Put the team in a 2nd or 3rd-and-long situation and you’re probably taking the ball out Ezekiel Elliott’s hands and moving the pressure back to Dak Prescott. Now you’ve got to throw it, and now Doug Free is again being relied upon not to draw another flag and to hold up in a clear passing situation.
Essentially, even though he’s great as a run blocker, Free also works against your running game with his mistakes. He can negate a great Elliot run with a penalty, or make it to where you can’t even give Elliott the ball to keep a drive going. We’ve seen it too often over the years, and increasingly so in 2016.
Not only is Doug Free’s play declining but his cap hit is rising. He is scheduled to count $7.5 million against the Cowboys’ cap in 2017. According to Spotrac.com, that is currently the third-highest cap hit for a right tackle.
Dallas can easily shed Free’s contract from a financial standpoint. There is only $2.5 million in dead money from cutting him, which creates a savings of $5 million. That’s a nice chunk of change for the Cowboys as they look to make improvements on their defense.
Granted, they will also have to replace Doug Free at right tackle. This year we saw good things from Chaz Green prior to his injury and solid play from backup Emmett Cleary. Dallas might allow those two to compete for the job while also bringing in a veteran insurance policy for about $1 million.
If Dallas does move on, it will mark the end of a polarizing 10-year run for Doug Free as a Cowboy.
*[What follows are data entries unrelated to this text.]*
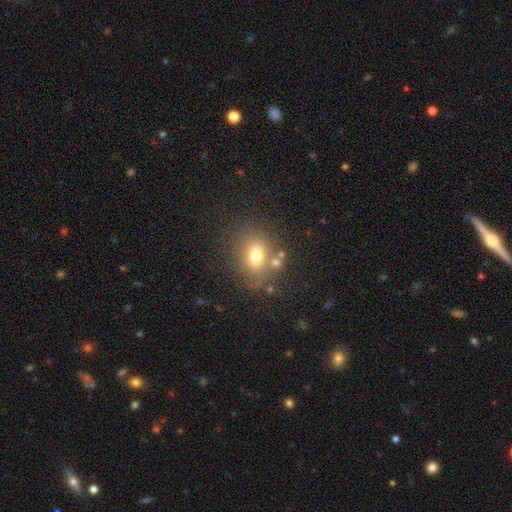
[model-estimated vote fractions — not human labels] Overall: smooth (71%). How rounded: round (51%; in between 48%). Merging: none (73%).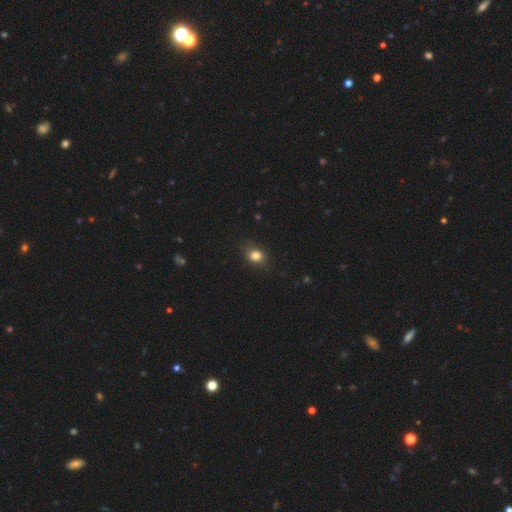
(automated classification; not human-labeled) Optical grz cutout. It shows a smooth galaxy with no disk features (82%) that is in between round and cigar-shaped (54%). Merging: none (80%).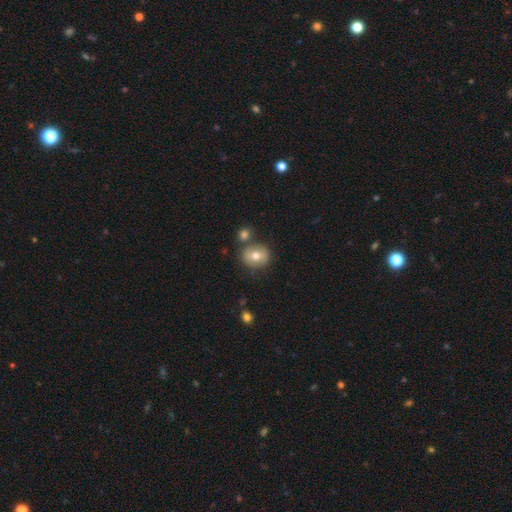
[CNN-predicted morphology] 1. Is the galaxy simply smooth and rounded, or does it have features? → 66% smooth, 26% featured or disk, 9% star or artifact.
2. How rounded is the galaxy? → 73% round, 26% in between, 1% cigar-shaped.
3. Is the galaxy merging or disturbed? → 71% none, 14% merger, 12% minor disturbance, 4% major disturbance.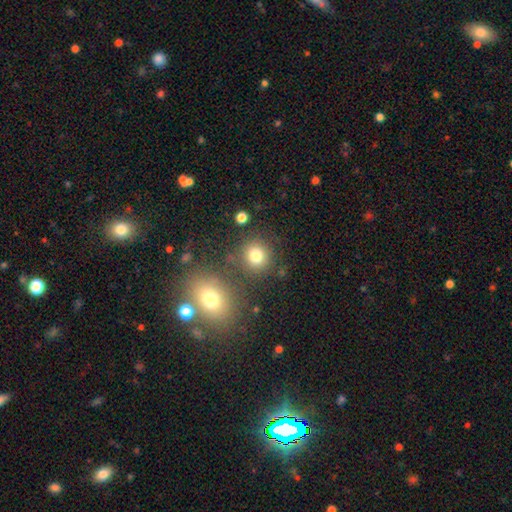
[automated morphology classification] smooth 79%, star or artifact 14%, featured or disk 7%. Down the decision tree: how rounded — round (88%); merging — none (77%).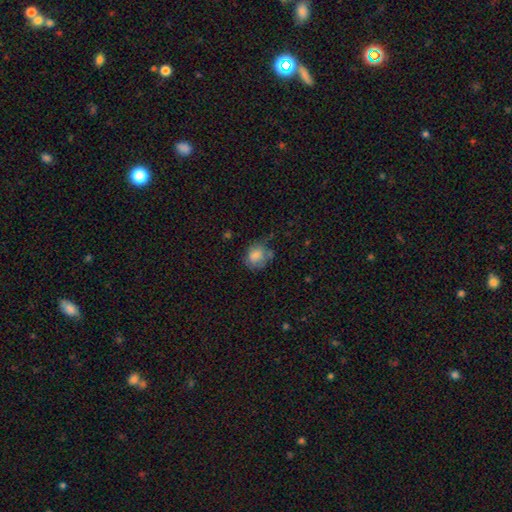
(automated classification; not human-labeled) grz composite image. It shows a smooth galaxy with no disk features (79%) that is round (72%). Merging: none (59%).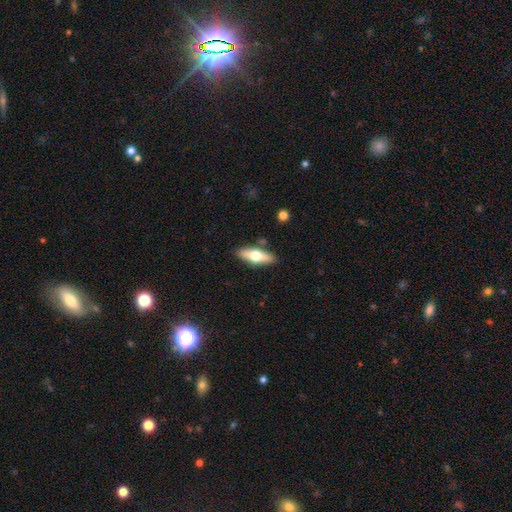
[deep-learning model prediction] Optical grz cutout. It shows a smooth galaxy with no disk features (53%) that is in between round and cigar-shaped (58%). Merging: none (85%).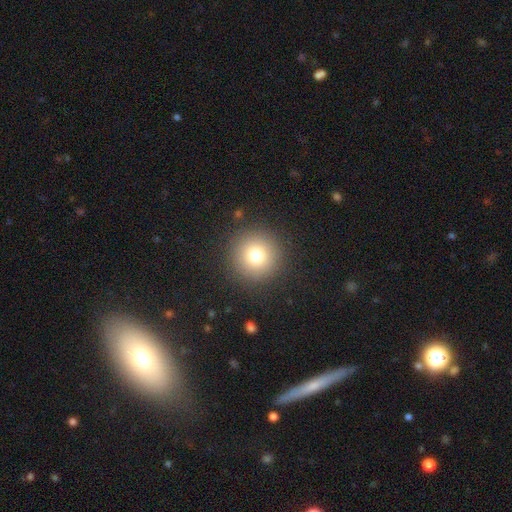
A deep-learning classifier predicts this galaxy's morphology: Smooth or featured?
  - smooth: 76% *
  - star or artifact: 14%
  - featured or disk: 10%
How rounded?
  - round: 96% *
  - in between: 3%
  - cigar-shaped: 1%
Merging?
  - none: 91% *
  - minor disturbance: 5%
  - major disturbance: 3%
  - merger: 1%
A fourth-round pick in 2007, Free is the only remaining player from that class. He may actually be the most successful; Anthony Spencer never lived up to his first-round status and guys like James Marten and Isaiah Stanback didn’t last in the league.
Free has played both left and right tackle for the Cowboys over the years. He helped the team transition from the days of Flozell Adams and Marc Colombo, a solid offensive line in its own right, to the incredible group they have now.
Doug’s time in Dallas nearly ended after the 2012 season. He’d had a bad year and was starting to lose ground to backup Jermey Parnell. Free had to accept a pay cut to remain a Cowboy, which he obviously did, and ended up staying for another four seasons.
At this point it’s about more than just money. Having just turned 33-years-old yesterday, Doug Free’s diminishing returns are only going to get worse. He could still start for some teams in the NFL, but the Cowboys have their sights set high with the new nucleus of Dak Prescott, Ezekiel Elliott, and their young bulwarks on the offensive line.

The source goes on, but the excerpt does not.